- **Short exercise**: Render the material from its first line through the line containing "Identify the document", inclusive, as a Markdown table with the columns No. and Entry, numbering each row and leaving out blank lines.

- **Collected data entries**:
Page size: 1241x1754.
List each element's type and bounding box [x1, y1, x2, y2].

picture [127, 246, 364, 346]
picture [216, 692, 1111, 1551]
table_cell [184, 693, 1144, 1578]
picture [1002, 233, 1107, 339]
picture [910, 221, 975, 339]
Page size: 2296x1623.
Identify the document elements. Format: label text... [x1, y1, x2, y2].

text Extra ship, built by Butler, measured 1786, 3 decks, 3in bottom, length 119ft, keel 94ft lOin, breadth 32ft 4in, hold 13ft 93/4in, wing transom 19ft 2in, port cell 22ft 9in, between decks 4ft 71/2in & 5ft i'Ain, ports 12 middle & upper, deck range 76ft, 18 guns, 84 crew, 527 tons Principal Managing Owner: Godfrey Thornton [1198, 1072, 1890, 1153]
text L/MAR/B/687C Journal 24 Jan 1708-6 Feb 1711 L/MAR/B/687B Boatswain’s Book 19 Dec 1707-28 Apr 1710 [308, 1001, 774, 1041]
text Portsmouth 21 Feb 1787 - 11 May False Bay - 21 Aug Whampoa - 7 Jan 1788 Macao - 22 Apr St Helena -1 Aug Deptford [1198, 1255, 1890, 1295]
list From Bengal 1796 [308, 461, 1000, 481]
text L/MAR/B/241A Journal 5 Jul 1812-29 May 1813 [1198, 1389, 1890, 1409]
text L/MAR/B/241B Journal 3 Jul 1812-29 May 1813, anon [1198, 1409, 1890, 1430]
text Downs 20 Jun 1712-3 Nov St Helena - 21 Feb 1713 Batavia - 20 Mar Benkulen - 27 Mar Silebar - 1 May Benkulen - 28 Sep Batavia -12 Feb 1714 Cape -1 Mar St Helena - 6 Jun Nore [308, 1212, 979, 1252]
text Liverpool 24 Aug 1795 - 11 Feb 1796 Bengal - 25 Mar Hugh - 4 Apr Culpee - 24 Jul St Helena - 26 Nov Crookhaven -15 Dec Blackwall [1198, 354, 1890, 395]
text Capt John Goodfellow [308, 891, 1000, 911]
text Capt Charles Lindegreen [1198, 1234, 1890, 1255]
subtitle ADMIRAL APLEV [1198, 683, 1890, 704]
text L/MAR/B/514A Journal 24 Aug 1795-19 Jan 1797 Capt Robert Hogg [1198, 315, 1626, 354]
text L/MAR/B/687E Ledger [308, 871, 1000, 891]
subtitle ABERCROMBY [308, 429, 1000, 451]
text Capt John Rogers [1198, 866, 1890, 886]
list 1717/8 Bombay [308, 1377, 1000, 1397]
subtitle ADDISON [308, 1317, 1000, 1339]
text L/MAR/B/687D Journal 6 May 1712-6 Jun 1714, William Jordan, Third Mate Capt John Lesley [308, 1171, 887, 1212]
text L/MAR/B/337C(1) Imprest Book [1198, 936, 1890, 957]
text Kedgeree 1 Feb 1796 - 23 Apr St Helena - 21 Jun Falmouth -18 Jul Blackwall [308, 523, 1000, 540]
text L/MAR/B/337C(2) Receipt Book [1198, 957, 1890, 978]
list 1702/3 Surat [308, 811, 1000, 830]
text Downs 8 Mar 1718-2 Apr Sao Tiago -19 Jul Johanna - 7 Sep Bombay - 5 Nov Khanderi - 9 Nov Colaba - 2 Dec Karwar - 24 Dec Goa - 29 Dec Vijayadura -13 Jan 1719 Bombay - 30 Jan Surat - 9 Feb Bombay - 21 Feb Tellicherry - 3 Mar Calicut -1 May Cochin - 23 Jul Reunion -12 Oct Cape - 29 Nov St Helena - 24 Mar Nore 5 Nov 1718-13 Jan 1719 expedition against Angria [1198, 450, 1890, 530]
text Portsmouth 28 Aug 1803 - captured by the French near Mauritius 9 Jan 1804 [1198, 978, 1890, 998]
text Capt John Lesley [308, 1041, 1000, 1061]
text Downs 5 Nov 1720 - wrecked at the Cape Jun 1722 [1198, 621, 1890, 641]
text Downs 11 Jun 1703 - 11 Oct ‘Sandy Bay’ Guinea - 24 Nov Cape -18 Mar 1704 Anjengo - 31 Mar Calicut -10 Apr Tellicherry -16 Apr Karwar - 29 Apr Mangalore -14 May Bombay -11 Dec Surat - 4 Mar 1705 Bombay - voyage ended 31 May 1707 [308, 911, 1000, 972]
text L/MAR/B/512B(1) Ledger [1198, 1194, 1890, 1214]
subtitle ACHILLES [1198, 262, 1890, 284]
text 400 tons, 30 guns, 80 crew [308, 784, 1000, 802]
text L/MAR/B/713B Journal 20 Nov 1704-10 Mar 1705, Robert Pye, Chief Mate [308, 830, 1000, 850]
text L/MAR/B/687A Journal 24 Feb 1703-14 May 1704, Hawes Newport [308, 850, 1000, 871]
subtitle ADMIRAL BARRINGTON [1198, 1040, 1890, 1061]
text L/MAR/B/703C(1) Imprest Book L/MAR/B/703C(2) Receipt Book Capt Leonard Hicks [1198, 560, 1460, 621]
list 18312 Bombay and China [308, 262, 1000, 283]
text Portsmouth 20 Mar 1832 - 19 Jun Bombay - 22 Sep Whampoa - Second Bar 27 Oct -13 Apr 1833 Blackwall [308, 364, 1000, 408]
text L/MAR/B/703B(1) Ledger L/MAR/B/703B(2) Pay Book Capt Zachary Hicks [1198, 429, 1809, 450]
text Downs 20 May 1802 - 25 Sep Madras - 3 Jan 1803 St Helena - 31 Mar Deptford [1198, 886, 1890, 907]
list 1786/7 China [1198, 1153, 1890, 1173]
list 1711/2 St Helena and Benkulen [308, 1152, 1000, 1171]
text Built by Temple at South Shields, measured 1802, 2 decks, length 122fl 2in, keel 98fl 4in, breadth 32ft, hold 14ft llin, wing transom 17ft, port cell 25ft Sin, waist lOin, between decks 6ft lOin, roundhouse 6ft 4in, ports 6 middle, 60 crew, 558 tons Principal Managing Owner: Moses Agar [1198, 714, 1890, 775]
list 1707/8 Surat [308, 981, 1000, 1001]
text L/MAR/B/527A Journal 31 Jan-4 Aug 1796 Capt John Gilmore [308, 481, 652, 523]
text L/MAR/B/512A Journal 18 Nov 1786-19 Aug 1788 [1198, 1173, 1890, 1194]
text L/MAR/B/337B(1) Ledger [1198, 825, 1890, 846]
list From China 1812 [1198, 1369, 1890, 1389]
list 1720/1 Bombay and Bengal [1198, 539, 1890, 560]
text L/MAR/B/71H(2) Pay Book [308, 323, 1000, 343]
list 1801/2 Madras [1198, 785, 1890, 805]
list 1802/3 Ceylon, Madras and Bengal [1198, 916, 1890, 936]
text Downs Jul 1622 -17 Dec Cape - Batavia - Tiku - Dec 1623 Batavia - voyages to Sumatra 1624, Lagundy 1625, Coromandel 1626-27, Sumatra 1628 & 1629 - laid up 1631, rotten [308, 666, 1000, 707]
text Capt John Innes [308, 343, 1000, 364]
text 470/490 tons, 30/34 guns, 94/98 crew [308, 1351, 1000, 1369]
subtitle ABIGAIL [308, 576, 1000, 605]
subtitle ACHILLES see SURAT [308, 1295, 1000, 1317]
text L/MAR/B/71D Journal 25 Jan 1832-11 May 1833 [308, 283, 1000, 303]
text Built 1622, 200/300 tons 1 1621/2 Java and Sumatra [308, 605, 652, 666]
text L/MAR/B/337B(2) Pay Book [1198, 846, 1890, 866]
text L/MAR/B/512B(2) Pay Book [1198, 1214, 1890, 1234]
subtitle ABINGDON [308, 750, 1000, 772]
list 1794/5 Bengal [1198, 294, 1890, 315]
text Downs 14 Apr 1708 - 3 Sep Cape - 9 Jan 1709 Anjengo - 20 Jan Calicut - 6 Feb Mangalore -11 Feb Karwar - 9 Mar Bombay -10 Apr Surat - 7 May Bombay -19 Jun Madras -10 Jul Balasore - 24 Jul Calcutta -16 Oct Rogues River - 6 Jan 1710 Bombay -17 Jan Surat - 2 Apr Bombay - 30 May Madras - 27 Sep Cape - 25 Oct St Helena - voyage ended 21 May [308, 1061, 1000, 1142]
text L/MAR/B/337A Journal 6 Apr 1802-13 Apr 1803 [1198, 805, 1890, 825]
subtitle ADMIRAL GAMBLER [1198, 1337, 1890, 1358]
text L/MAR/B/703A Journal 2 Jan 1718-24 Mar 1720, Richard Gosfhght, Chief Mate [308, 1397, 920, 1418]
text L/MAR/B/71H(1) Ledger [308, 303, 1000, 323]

- **Task response**:
| No. | Entry |
|---|---|
| 1 | Page size: 1241x1754. |
| 2 | List each element's type and bounding box [x1, y1, x2, y2]. |
| 3 | picture [127, 246, 364, 346] |
| 4 | picture [216, 692, 1111, 1551] |
| 5 | table_cell [184, 693, 1144, 1578] |
| 6 | picture [1002, 233, 1107, 339] |
| 7 | picture [910, 221, 975, 339] |
| 8 | Page size: 2296x1623. |
| 9 | Identify the document elements. Format: label text... [x1, y1, x2, y2]. |